La crème, « ça va avec tout »

Si les épices, herbes et condiments étaient peu présents, la crème était l’assaisonnement principal. Dans la mesure du possible, elle pouvait accommoder de multiples aliments : les soupes de courge, les divers gratins de pommes de terre, de pâtes, de poireaux ou de courge, les purées de pommes de terre, les fricassées de légumes (dont celles de courge, d’épinards, de haricots verts), mais aussi la sauce des salades vertes, des haricots verts ou en grains, des betteraves rouges, avec les radis et les fraises, sur les tartines de paria ou vincuit et bien entendu le poulet... ou encore la tasse de café ! Elle entrait dans la confection du boudin, de la tarte à la crème*, du flan et de la tarte au fromage, des boulettes* de porc et même de la pâte à tarte dans certaines familles. En somme, la crème fraîche pouvait être employée de l’entrée au dessert, froide ou chaude, cuisinée ou non. Elle apparaît véritablement comme un aromate qui donne de la saveur aux principaux aliments et les rend appétissants. Mais si elle allait avec de multiples aliments, elle n’était, en réalité, pour des raisons économiques, pas systématiquement utilisée : elle était ajoutée, selon les familles, en quantité plus ou moins importante et surtout à une fréquence variable.

Il ressort, de cette utilisation de la crème, une association singulière, très courante, avec le vinaigre qui se manifeste tant dans les sauces de salade et des betteraves rouges, que dans les fricassée de courge, la cuisson des oeufs au plat ou la tarte à la lyonshe.

Si la crème reste un assaisonnement caractéristique de la cuisine bressane, elle fait l’objet d’une évolution similaire à celle du beurre : elle reste très consommée dans certains ménages mais tend à l’être beaucoup moins dans d’autres : « ‘ben on parle beaucoup de crème, mais on n’en mange pas tant que ça maintenant. C’est vrai qu’avant on cuisinait beaucoup, beaucoup à la crème ’». Cependant les aliments qu’elle assaisonne ont évolué. Ainsi, de nouveaux produits, tels que les fromages blancs, les escalopes de poulets ou de dinde, les endives au jambon ou encore les escargots et les grenouilles, sont maintenant cuisinés ou servis avec de la crème fraîche : « ‘les escargots se mangeaient essentiellement au beurre autrefois alors qu’aujourd’hui dans les restaurants tu manges des escargots à la crème.

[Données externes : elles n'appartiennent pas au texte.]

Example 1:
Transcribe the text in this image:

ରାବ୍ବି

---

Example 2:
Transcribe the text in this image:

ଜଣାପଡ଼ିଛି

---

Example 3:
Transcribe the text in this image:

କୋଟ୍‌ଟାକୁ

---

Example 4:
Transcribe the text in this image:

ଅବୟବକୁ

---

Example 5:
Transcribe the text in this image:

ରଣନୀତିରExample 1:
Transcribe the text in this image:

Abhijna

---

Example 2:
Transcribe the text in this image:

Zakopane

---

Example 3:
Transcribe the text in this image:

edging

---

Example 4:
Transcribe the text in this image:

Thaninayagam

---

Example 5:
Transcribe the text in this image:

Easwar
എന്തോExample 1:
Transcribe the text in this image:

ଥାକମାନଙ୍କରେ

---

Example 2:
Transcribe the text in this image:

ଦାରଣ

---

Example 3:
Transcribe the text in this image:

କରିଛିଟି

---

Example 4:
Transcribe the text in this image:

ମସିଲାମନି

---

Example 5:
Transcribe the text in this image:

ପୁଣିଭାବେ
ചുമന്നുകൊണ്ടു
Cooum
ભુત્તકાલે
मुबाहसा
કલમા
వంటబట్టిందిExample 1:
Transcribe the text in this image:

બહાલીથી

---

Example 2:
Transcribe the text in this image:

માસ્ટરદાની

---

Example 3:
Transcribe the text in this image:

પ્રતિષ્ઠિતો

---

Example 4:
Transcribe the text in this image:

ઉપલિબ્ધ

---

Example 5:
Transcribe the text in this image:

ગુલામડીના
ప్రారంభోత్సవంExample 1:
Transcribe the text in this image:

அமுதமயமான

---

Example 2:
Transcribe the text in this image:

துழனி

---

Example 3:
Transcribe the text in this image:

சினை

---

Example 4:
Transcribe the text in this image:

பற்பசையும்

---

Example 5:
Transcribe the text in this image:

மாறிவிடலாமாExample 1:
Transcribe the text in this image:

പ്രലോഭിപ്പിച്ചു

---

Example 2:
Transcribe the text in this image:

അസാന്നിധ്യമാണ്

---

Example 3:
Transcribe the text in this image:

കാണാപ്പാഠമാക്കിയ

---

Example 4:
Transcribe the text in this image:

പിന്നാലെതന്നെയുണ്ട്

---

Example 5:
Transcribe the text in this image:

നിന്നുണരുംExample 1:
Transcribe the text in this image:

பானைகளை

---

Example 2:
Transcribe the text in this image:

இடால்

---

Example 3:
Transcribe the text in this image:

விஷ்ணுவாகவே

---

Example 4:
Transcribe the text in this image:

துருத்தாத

Et les grenouilles aussi on les mange à la crème aujourd’hui’ ». Mais si cette matière grasse est désormais ajoutée à de nouveaux aliments, à l’inverse, se raréfient certaines préparations à base de crème comme les sauces de salade verte ou de betterave. Beaucoup de Stéphanois ont arrêté cet assaisonnement ou ne le réalisent qu’occasionnellement. De manière générale, l’assaisonnement singulier à la crème et au vinaigre risque de tomber en désuétude. En effet, outre le déclin des sauces à la crème, les tartes à la lyonshe ont quasiment disparu, les oeufs sont rarement ainsi assaisonnés, etc. Seules les courges, et désormais également les courgettes, sont parfois cuisinées en fricassée, assaisonnées de ces deux ingrédients.